* Brano da esaminare *
Ad inventare il telefono ed a dimostrarne il funzionamento fu Antonio Meucci,nel 1871,a cui dette il nome di telettrofono.
In realtà a realizzare per primo l’ apparecchio fu Innocenzo Manzetti nel 1850 circa, il quale riuscì sì a catturare l’attenzione dei giornalisti, ma non riuscì ad espandere la sua invenzione.
Ci sono voluti secoli prima che Antonio Meucci venisse riconosciuto ufficialmente come “inventore” del telefono, infatti solo nel giugno del 2002 il congresso degli Stati Uniti ne ha riconosciuto la paternità. Intorno alla seconda metà dell’800 soprattutto negli Stati Uniti ed in Canada la scoperta del telefono fu attribuita a Alexander Graham Bell, anche se il progetto da lui proposto non funzionava. L'equivoco storico nacque dal fatto che Meucci non riuscì a pagare il brevetto provvisorio per problemi di indigenza, così la sua invenzione non potè essere considerata ufficiale.
L’invenzione di Manzetti, che lui stesso chiamò “telègraphe parlant”, si basava su un apparecchio elettrico in grado di comunicare a distanza utilizzando un principio di induzione magnetica, invece l’invenzione di Meucci consisteva in un congegno formata da due fili attorcigliati e stretti tra i denti.

* Materiale di studio *
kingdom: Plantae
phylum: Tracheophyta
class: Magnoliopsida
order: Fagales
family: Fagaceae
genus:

* Consegna *
Ricopia fedelmente il brano sull'invenzione del telefono, partendo da "Ci sono voluti" e terminando con "tra i denti.".

* Area di risposta *
Ci sono voluti secoli prima che Antonio Meucci venisse riconosciuto ufficialmente come “inventore” del telefono, infatti solo nel giugno del 2002 il congresso degli Stati Uniti ne ha riconosciuto la paternità. Intorno alla seconda metà dell’800 soprattutto negli Stati Uniti ed in Canada la scoperta del telefono fu attribuita a Alexander Graham Bell, anche se il progetto da lui proposto non funzionava. L'equivoco storico nacque dal fatto che Meucci non riuscì a pagare il brevetto provvisorio per problemi di indigenza, così la sua invenzione non potè essere considerata ufficiale.
L’invenzione di Manzetti, che lui stesso chiamò “telègraphe parlant”, si basava su un apparecchio elettrico in grado di comunicare a distanza utilizzando un principio di induzione magnetica, invece l’invenzione di Meucci consisteva in un congegno formata da due fili attorcigliati e stretti tra i denti.